Le sfide che rimangono
Se molti sono gli aspetti positivi di questo accordo, altri sembrano essere piuttosto ambigui.
– L’accordo prevede l’organizzazione simultanea (nello stesso giorno) delle elezioni presidenziali, legislative nazionali e legislative provinciali. Un’operazione di tre elezioni in uno stesso giorno, da organizzarsi in meno di 12 mesi, in un Paese molto vasto, con poche infrastrutture di comunicazione e con pochi mezzi logistici sembra essere un’operazione del tutto precipitata e destinata a svolgersi nella più completa confusione, facilitando il rischio di irregolarità e brogli elettorali. I redattori del testo, tuttavia, sono stati prudenti, inserendo una clausola secondo la quale il Consiglio Nazionale di monitoraggio, il Governo e la Commissione elettorale “possono unanimemente accordarsi sul tempo necessario per l’organizzazione di queste elezioni“.

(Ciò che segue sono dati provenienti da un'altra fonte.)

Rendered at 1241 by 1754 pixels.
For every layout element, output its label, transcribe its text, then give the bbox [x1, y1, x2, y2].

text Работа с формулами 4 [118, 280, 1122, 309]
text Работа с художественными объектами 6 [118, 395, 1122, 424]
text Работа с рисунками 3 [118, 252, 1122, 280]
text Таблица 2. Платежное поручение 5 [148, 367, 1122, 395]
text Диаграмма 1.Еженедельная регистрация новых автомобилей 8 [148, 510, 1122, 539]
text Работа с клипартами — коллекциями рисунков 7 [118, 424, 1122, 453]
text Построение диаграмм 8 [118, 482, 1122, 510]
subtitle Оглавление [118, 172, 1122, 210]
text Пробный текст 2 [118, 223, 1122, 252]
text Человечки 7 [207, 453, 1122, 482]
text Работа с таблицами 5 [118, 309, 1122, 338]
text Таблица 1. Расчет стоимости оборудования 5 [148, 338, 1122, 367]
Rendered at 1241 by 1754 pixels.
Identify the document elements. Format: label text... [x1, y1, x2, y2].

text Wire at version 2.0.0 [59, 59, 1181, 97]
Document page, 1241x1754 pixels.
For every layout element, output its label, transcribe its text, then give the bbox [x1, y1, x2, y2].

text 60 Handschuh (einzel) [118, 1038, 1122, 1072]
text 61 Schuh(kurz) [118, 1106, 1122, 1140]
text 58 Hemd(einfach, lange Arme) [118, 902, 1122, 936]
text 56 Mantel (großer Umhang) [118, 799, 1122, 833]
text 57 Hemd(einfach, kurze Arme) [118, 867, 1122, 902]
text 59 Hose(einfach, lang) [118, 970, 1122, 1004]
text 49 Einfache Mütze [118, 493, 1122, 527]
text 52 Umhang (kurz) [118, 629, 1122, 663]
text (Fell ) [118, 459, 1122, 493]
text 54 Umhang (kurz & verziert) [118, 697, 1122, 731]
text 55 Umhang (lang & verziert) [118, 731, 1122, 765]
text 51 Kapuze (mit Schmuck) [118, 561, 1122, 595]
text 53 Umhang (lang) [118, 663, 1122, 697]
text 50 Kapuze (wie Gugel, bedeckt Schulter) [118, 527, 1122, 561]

Secondo alcuni osservatori, entro novembre – dicembre 2017 sarebbe possibile organizzare solo le elezioni presidenziali e legislative nazionali. Se si vogliono organizzare le tre elezioni simultaneamente, nello stesso giorno, occorrerà forse aspettare 2018.
– Un altro punto discutibile si riferisce alla questione della suddivisione delle responsabilità durante il periodo compreso tra la fine del secondo e ultimo mandato del Presidente Kabila e l’organizzazione effettiva delle prossime elezioni presidenziali.
Secondo il testo dell’accordo, il posto di Primo Ministro spetterebbe al Raggruppamento dell’Opposizione. Secondo le trattative attualmente in corso per la redazione di un annesso particolare sulle disposizioni concrete, il futuro Primo Ministro sarebbe quasi sicuramente un membro dell’Unione per la Democrazia e il Progresso Sociale (UDPS). Nello stesso tempo, sempre secondo il testo dell’accordo, la Presidenza del Consiglio Nazionale di monitoraggio dell’applicazione dell’accordo e dell’attuazione del processo elettorale sarebbe riservata al Presidente del Comitato dei Saggi dello stesso Raggruppamento dell’Opposizione, Etienne Tshisekedi, ugualmente presidente dell’UDPS.
Secondo alcuni osservatori, appare già evidente un inevitabile conflitto di interessi, poiché due persone membri dello stesso Raggruppamento politico e dello stesso partito politico svolgerebbero due ruoli di per sé antitetici nelle nuove istituzioni: quello del controllore (il presidente del Consiglio Nazionale di monitoraggio) e quello del controllato (il Primo Ministro del nuovo Governo di Unità nazionale). Questo conflitto di interessi diventerebbe ancor più scandaloso, qualora il Raggruppamento dell’Opposizione presentasse Felix Tshisekedi, figlio di Etienne Tshisekedi, come candidato al posto di Primo Ministro. In questo caso si potrebbe davvero dire: “Nel nome del padre, del figlio e … del potere”. Per evitare un simile conflitto di interessi, sarebbe quindi auspicabile una migliore suddivisione delle responsabilità.
– Infine, l’accordo del 31 dicembre sancisce un cambiamento radicale del panorama politico congolese. Entrando a far parte del Governo e assumendone addirittura la guida, anche il Raggruppamento dell’Opposizione (RASSOP) entra a far parte di una nuova maggioranza di potere.
Ormai il grido “Yebela” (“Dimettiti”), urlato tante volte da esponenti del Raggrupamento contro il Presidente Kabila, ha ceduto il posto all’altro grido “Wumela” (“Continua”). La richiesta, tante volte espressa, di un’alternanza politica ai vertici dello Stato come segno di democrazia, è diventata la ricerca sfrenata di posti di potere (“spostati da lì che mi ci metto io”). Ora il rischio è che anche il Raggruppamento entri nella logica dello slittamento, del rinvio, del prolungamento e del prendere tempo. Per questo, sarà necessario che il popolo congolese continui a esigere l’organizzazione, il più presto possibile, di elezioni presidenziali, legislative nazionali e legislative provinciali trasparenti e credibili, unica via possibile per consolidare la democrazia.